S&P Global - Two major global reinsurers, Munich Re and Swiss Re AG, recently reduced their Florida capacity by 50% to 80% in response to the Sunshine State's ongoing property insurance crisis. RenaissanceRe Holdings Ltd., meanwhile, has steadily shrunk its exposure to the market over the past several years and is raising rates by double digits at the June 1 renewals. The Florida's homeowners market now represents just 2.5% of RenRe's gross written premiums.

Florida insurers ceded $462.9 million in premiums to Berkshire Hathaway Inc. in 2021, the largest amount of ceded premiums for a private entity within the analysis. Berkshire's largest cedent is First Protective Insurance Co., which accounted for roughly 74% of the total premiums.

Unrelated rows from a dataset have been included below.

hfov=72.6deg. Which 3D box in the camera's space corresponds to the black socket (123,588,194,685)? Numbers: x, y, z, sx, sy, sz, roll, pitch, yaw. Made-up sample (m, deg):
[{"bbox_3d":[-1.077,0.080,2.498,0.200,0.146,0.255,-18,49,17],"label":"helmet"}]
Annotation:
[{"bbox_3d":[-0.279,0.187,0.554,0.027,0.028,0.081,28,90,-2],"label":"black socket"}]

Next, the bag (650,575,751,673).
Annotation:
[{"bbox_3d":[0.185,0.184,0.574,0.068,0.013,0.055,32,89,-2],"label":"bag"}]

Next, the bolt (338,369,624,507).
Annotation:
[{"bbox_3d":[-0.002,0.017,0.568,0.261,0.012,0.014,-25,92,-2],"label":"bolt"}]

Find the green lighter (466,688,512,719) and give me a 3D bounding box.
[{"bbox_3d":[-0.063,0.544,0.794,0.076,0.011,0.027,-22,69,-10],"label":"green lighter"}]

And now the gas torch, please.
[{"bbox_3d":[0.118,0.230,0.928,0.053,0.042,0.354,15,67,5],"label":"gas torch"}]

Lloyd's of London was second, having picked up $422.1 million in premiums ceded. Two Lloyd's syndicates received ceded premiums of more than $40 million in 2021. MS Amlin Underwriting Ltd. received $45 million in ceded premiums last year, while Managing Agency Partners Ltd. received $41.6 million.

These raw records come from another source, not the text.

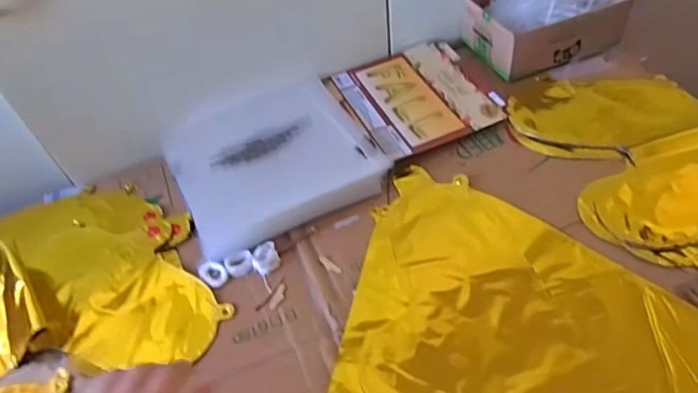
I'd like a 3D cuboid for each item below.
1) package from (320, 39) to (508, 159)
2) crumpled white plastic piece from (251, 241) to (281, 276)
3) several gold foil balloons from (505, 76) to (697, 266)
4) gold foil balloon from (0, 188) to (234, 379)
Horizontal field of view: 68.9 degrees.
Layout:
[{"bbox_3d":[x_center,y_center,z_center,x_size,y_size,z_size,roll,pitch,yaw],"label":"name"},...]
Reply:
[{"bbox_3d":[0.086,-0.132,0.661,0.178,0.014,0.185,-21,51,-11],"label":"package"},{"bbox_3d":[-0.086,0.063,0.524,0.027,0.009,0.030,-25,52,-14],"label":"crumpled white plastic piece"},{"bbox_3d":[0.352,0.002,0.523,0.204,0.030,0.428,-17,50,-7],"label":"several gold foil balloons"},{"bbox_3d":[-0.355,0.101,0.520,0.436,0.043,0.253,-15,50,-5],"label":"gold foil balloon"}]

Ceded premium totals for The Progressive Corp., which ranked third, as well as United Insurance Holdings Corp., were all from their own Florida affiliates.

Universal Insurance affiliate cedes most premiums in 2021

Universal Insurance Holdings Inc.'s Universal Property & Casualty Insurance Co. ceded roughly $578 million in premiums to reinsurance companies in 2021, of which $172.2 million went to Allianz SE.

As it looks to cut capacity going forward, Swiss Re was among the largest reinsurance partners for four insurers in this analysis in 2021. It was among the five largest reinsurers for Security First Insurance Co., FedNat Insurance Co., Tower Hill Signature Insurance Co., and Heritage Property & Casualty Co.

Munich Re was also among the largest reinsurers for Security First and Tower Hill Signature. It was also the biggest reinsurer for American Coastal Insurance Co. Inc.

Rating downgrade could have major impact

A recent rating downgrade for FedNat Insurance Co. will adversely affect its ability to obtain excess-of-loss reinsurance coverage at the start of this year's hurricane season. Its parent, FedNat Holding Co., recently announced that Monarch National Insurance Co., will receive a $15 million investment from Hale Partnership Capital Management LLC and will assume roughly 83,000 of the remaining FedNat Insurance policies when the transaction closes.

Monarch anticipates being able to obtain catastrophe excess of loss reinsurance coverage for the coming storm season consistent with its historical structure.